These Broken Stars. Sofia und Gideon - Stefanie Frida Lemke, Amie Kaufman, Meagan Spooner

Lilac und Tarver haben als Einzige den Absturz der Icarus überlebt. Jubilee und Flynn haben die Machenschaften von LaRoux Industries aufgedeckt. Nun treffen sie auf Sofia und Gideon, um den Konzern LaRoux Industries in die Schranken zu weisen.

Sofia und Gideon sind ein einfallsreiches Gespann, das sich auf dem Planeten Corinth zum ersten Mal gegenübersteht. Gideon ist ein berühmt-berüchtigter Hacker und schon mehrere Jahre lang LaRoux Industries auf der Spur. Sofia ist es gewohnt als charmante Hochstaplerin an ihr Ziel zu kommen, wofür sie Gideon gut gebrauchen kann.

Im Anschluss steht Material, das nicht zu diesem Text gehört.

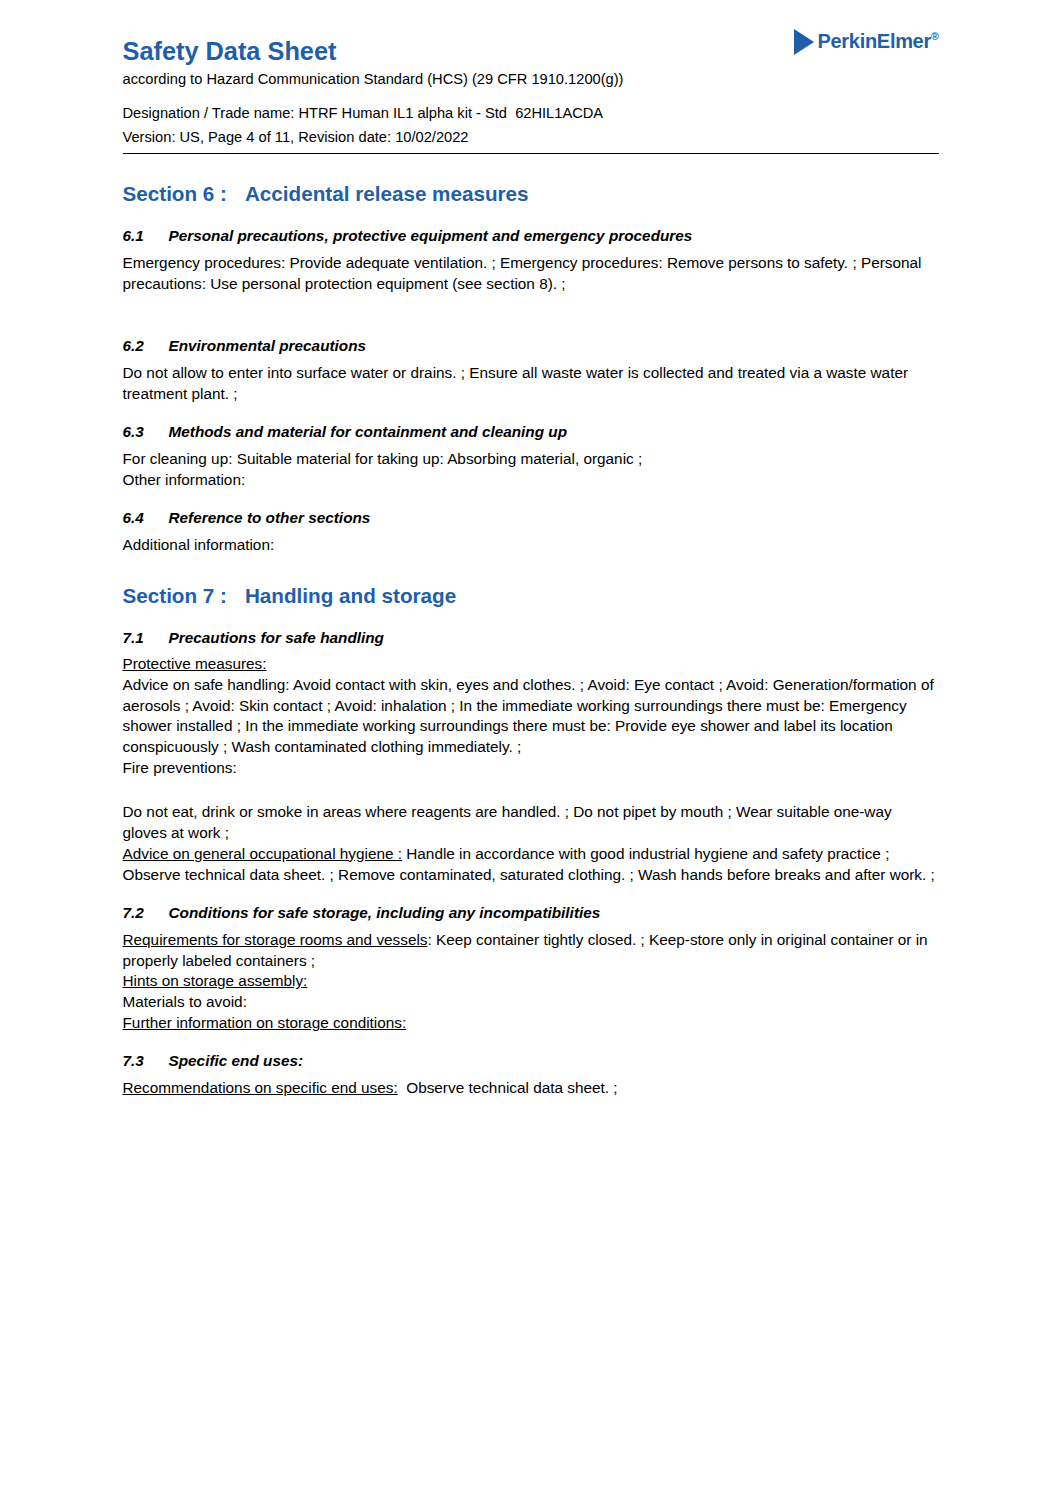PerkinElmer®
Safety Data Sheet
according to Hazard Communication Standard (HCS) (29 CFR 1910.1200(g))
Designation / Trade name: HTRF Human IL1 alpha kit - Std 62HIL1ACDA
Version: US, Page 4 of 11, Revision date: 10/02/2022
Section 6 : Accidental release measures
6.1 Personal precautions, protective equipment and emergency procedures
Emergency procedures: Provide adequate ventilation. ; Emergency procedures: Remove persons to safety. ; Personal precautions: Use personal protection equipment (see section 8). ;
6.2 Environmental precautions
Do not allow to enter into surface water or drains. ; Ensure all waste water is collected and treated via a waste water treatment plant. ;
6.3 Methods and material for containment and cleaning up
For cleaning up: Suitable material for taking up: Absorbing material, organic ;
Other information:
6.4 Reference to other sections
Additional information:
Section 7 : Handling and storage
7.1 Precautions for safe handling
Protective measures:
Advice on safe handling: Avoid contact with skin, eyes and clothes. ; Avoid: Eye contact ; Avoid: Generation/formation of aerosols ; Avoid: Skin contact ; Avoid: inhalation ; In the immediate working surroundings there must be: Emergency shower installed ; In the immediate working surroundings there must be: Provide eye shower and label its location conspicuously ; Wash contaminated clothing immediately. ;
Fire preventions:
Do not eat, drink or smoke in areas where reagents are handled. ; Do not pipet by mouth ; Wear suitable one-way gloves at work ;
Advice on general occupational hygiene : Handle in accordance with good industrial hygiene and safety practice ; Observe technical data sheet. ; Remove contaminated, saturated clothing. ; Wash hands before breaks and after work. ;
7.2 Conditions for safe storage, including any incompatibilities
Requirements for storage rooms and vessels: Keep container tightly closed. ; Keep-store only in original container or in properly labeled containers ;
Hints on storage assembly:
Materials to avoid:
Further information on storage conditions:
7.3 Specific end uses:
Recommendations on specific end uses: Observe technical data sheet. ;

„These Broken Stars. Sofia und Gideon“ ist der Abschlussband der These-Broken-Stars-Trilogie. Bereits durch die Titel weiß man, dass in den einzelnen Bänden bestimmte Charaktere im Vordergrund sind. Hinter den Paaren versteckt sich eine Galaxie voll faszinierender Ereignisse, die mit Macht, Korrumpierung und dem sternenumspannenden Konzern LaRoux Industries zu kämpfen hat.

Diese Trilogie ist eindeutig unter Science-Fiction einzuordnen, wobei auch die emotionale Ebene und amouröse Begegnungen nach vorne drängen.

Wie auch bei den vorherigen Bänden ist man als Leser von Anfang an dabei. Man wird sofort in die Handlung auf Corinth gezogen und hat kaum Zeit, sich ein Bild von dem urbanen Planeten zu machen. Sofia und Gideon treffen aufeinander und müssen im gleichen Moment einer brenzligen Situation entgehen.

Sofia ist eine Hochstaplerin, eine Täuscherin und sogar in der Disziplin der Selbsttäuschung äußerst begabt. Sie denkt, dass sie keinem anderen Menschen vertrauen kann, baut Lügengerüste um sich herum auf und lässt niemanden, absolut niemanden, an sich heran.

Gideon lebt als zurückgezogener Nerd, der nicht besonders viel Wert auf reale Gesellschaft legt. Zwar ist er gerne mit seinen Freunden über diverse Foren und Chats verbunden, doch im echten Leben bleibt er lieber für sich allein, weil er sich nur so sicher fühlen kann.

Die Handlung wird zuerst aus den Perspektiven von Sofia und Gideon erzählt. Besonders die erste Hälfte des Buches widmet sich diesem Gauner-Gespann. Als Leser nimmt man abwechselnd ihre Perspektiven ein und begreift, warum sie von der restlichen Welt so abgekapselt sind.

Dazwischen werden Erinnerungen eingestreut, die aus einer ganz anderen Ecke des Universums stammen. Dadurch begreift man Zusammenhänge aus den ersten beiden Bänden, die sich bis zum Ende zu einem Gesamtbild fügen.

Die Handlung lässt nicht zu wünschen übrig. Allerdings wären mir mit Sofia und Gideon allein schnell langweilig geworden. Doch genau im richtigen Moment werden alte Bekannte auf Corinth eingefügt, wodurch die Geschichte eine ganz neue Dynamik erhält.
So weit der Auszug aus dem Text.